▶ Materials provided
○ ○ ○

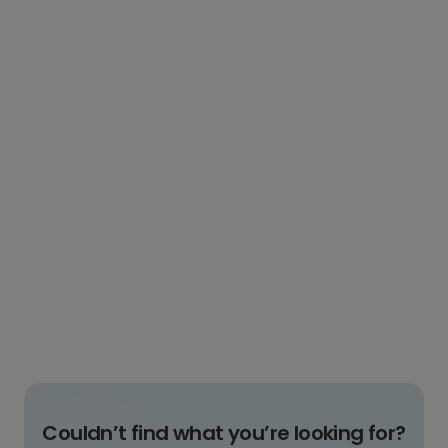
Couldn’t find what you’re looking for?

○ ○ ○

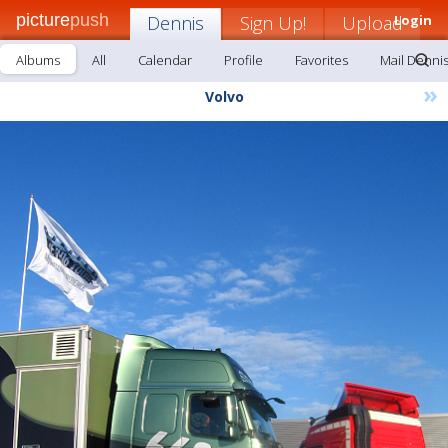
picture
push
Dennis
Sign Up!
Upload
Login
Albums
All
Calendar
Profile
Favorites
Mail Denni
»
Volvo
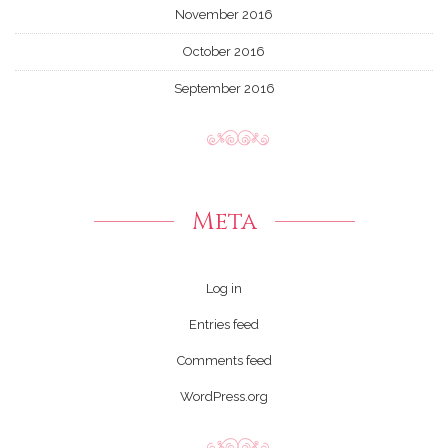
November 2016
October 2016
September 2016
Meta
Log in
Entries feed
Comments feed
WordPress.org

○ ○ ○

▶ Task brief
Could you reproduce, exactly, every line above from the line with "September 2016" to the line with "WordPress.org", and no other line? Both ends count.

▶ Task output
September 2016
Meta
Log in
Entries feed
Comments feed
WordPress.org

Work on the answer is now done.